Hyatt Announces Cyber Attack at 250 Locations

January 18, 2016
Neovera Team

Hyatt Announces Cyber Attack at 250 Locations

Sadly, yet another large corporation has been hit with a cyber attack.

Back in December Hyatt Hotels discovered a data breach had occurred after malware targeted their payment processing systems. At the time Hyatt couldn’t provide much information about the breach as it was just discovering the issue and beginning to investigate.

This week Hyatt released details of their investigation and the results were pretty shocking.

The first major red flag is the timeframe in which customer payment cards were exposed. Hyatt found that customer cards were compromised from August 13th to December 8th. This means it took Hyatt almost four months to discover malware in their systems.
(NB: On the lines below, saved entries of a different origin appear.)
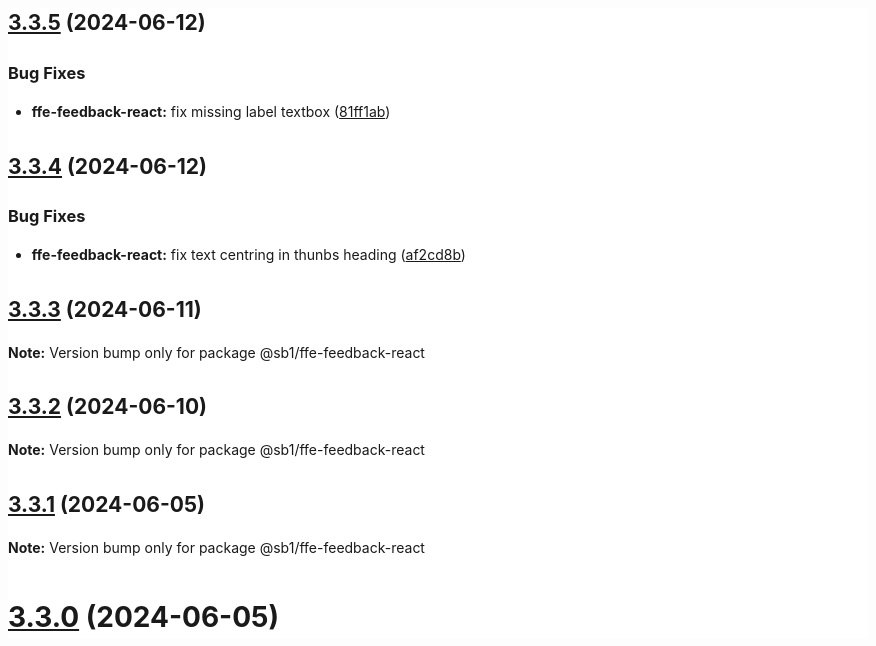 
## [3.3.5](https://github.com/SpareBank1/designsystem/compare/@sb1/ffe-feedback-react@3.3.4...@sb1/ffe-feedback-react@3.3.5) (2024-06-12)


### Bug Fixes

* **ffe-feedback-react:** fix missing label textbox ([81ff1ab](https://github.com/SpareBank1/designsystem/commit/81ff1ab0387ed073325bb568a4f211df1a0aa316))





## [3.3.4](https://github.com/SpareBank1/designsystem/compare/@sb1/ffe-feedback-react@3.3.3...@sb1/ffe-feedback-react@3.3.4) (2024-06-12)


### Bug Fixes

* **ffe-feedback-react:** fix text centring in thunbs heading ([af2cd8b](https://github.com/SpareBank1/designsystem/commit/af2cd8b66e3390886ed320db35698f8d1ebd9c04))





## [3.3.3](https://github.com/SpareBank1/designsystem/compare/@sb1/ffe-feedback-react@3.3.2...@sb1/ffe-feedback-react@3.3.3) (2024-06-11)

**Note:** Version bump only for package @sb1/ffe-feedback-react





## [3.3.2](https://github.com/SpareBank1/designsystem/compare/@sb1/ffe-feedback-react@3.3.1...@sb1/ffe-feedback-react@3.3.2) (2024-06-10)

**Note:** Version bump only for package @sb1/ffe-feedback-react





## [3.3.1](https://github.com/SpareBank1/designsystem/compare/@sb1/ffe-feedback-react@3.3.0...@sb1/ffe-feedback-react@3.3.1) (2024-06-05)

**Note:** Version bump only for package @sb1/ffe-feedback-react





# [3.3.0](https://github.com/SpareBank1/designsystem/compare/@sb1/ffe-feedback-react@3.2.3...@sb1/ffe-feedback-react@3.3.0) (2024-06-05)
Secondly, the majority of the compromised card information was used at restaurants, spas, golf shops, parking systems, and front desks & sales offices at around 250 locations in approximately 50 different countries. The unsettling part of this particular point is that the compromised cards were used all over the world, and not just in the US, meaning anyone anywhere is a potential cyber crime victim.

Hyatt is working with cyber security experts to help strengthen their security measures and ensure this doesn’t happen to customers again. Notification letters are being sent to those affected by the cyber attack and customers can also contact Hyatt if they found unfamiliar activity on their credit cards. Unfortunately Hyatt is just another name in a long string of hotel chain cyber attacks – Hilton Worldwide, Starwood, and Mandarin Oriental all dealt with similar events last year.

With the FTC focusing more on security in 2016, there is hope that these breaches will slowly become a thing of the past – New ‘chip’ systems in credit cards should also help mitigate the risk of compromised credit card information. In the meantime, vigilance is key for both companies and consumers alike; we can only hope to see stronger security rise and risk decrease.